David Leonhardt in the New York Times discusses a recent article in The Baseball Research Journal by Bill James. In the article, Bill argues that a method used to evaluate if clutch hitters exist is not a viable method.

All “real” skills in baseball (or anything else) are persistent at least to some extent. Intelligence, bicycle riding, alcoholism, income-earning capacity, height, weight, cleanliness, greed, bad breath, the ownership of dogs or llamas and the tendency to vote Republican . . . all of these are persistent phenomena. Everything real is persistent to some measurable extent. Therefore, if something cannot be measured as persistent, we tend to assume that it is not real.

Bill argues that too much noise in the data makes measuring of persistence of certain statistics nearly impossible. One thing I love about Bill is that if he feels he made a mistake in doing research, he comes right out and says it, and this is one of those articles. Mind you, he's not saying that clutch ability exists; he's saying that persistence studies can't prove that it doesn't exist.

Here's his conclusion about clutch hitting:

On (1), it is my opinion that this should be regarded as an open question.

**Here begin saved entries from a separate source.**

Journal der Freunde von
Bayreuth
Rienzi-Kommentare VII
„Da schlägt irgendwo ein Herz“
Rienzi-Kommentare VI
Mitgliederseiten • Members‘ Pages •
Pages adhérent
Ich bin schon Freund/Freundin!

While Dick Cramer is a friend of mine, and I have tremendous respect for his work, I am convinced that, even if clutch-hitting skill did exist and was extremely important, this analysis would still reach the conclusion that it did, simply because it is not possible to detect consistency in clutch hitting by the use of this method.

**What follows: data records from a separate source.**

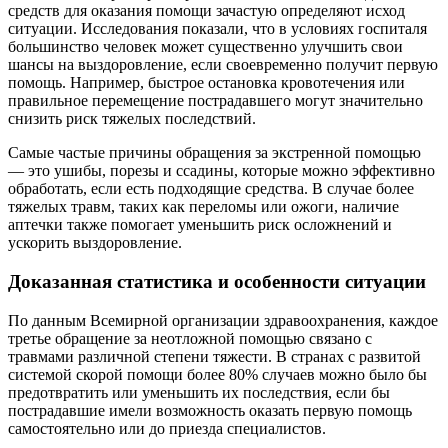
средств для оказания помощи зачастую определяют исход
ситуации. Исследования показали, что в условиях госпиталя
большинство человек может существенно улучшить свои
шансы на выздоровление, если своевременно получит первую
помощь. Например, быстрое остановка кровотечения или
правильное перемещение пострадавшего могут значительно
снизить риск тяжелых последствий.
Самые частые причины обращения за экстренной помощью
— это ушибы, порезы и ссадины, которые можно эффективно
обработать, если есть подходящие средства. В случае более
тяжелых травм, таких как переломы или ожоги, наличие
аптечки также помогает уменьшить риск осложнений и
ускорить выздоровление.
Доказанная статистика и особенности ситуации
По данным Всемирной организации здравоохранения, каждое
третье обращение за неотложной помощью связано с
травмами различной степени тяжести. В странах с развитой
системой скорой помощи более 80% случаев можно было бы
предотвратить или уменьшить их последствия, если бы
пострадавшие имели возможность оказать первую помощь
самостоятельно или до приезда специалистов.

So there you have it. Clutch hitting is an open question. Sounds like a great research project for a budding sabermetrician!

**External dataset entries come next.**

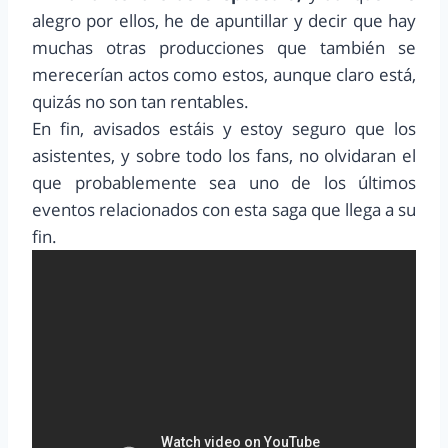
alegro por ellos, he de apuntillar y decir que hay
muchas otras producciones que también se
merecerían actos como estos, aunque claro está,
quizás no son tan rentables.
En fin, avisados estáis y estoy seguro que los
asistentes, y sobre todo los fans, no olvidaran el
que probablemente sea uno de los últimos
eventos relacionados con esta saga que llega a su
fin.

One thing I've noticed during my research time is that when I did long term studies of players hitting overall vs. hitting in various situations, the same players tended to cluster together, only in different orders. At the end of 2003 (when I still had access to STATS, Inc. database of situational hitting from 1974 to the present), I looked at slugging percentage with runners in scoring position from 1974-2003. The top 25 in that list were the same as the top 25 for overall slugging percentage from 1974-2003, just in a different order (I believe it was based on a minimum of 5000 overall AB). A study along those lines for batting average or OBA would go a long way toward showing the existence or non existence of this ability.


Posted by David Pinto at 09:29 AM | Statistics | TrackBack (1)
Comments

The New Yourk Times Magazine has an article by Michael Lewis in it about - what else - Oakland A's prospects and how the A's use OBA to help them draft. It's a good read, much like an addendum to Moneyball, or perhaps a chapter that had to be cut from the book.

Posted by: sabernar at April 24, 2005 11:09 AM

The point of the NY Times article to me came down harder on why baseball's demands that all hitters develop power is part of what's corrupting the game. And yes, it is a good read, and quite touching in detailing the trials and tribulations of 5'7" Steve Stanley and also why it will remain difficult to turn Mark Teahen into a pull hitter. The piece is farily up-to-date, through early April, prior to Teahen's injury.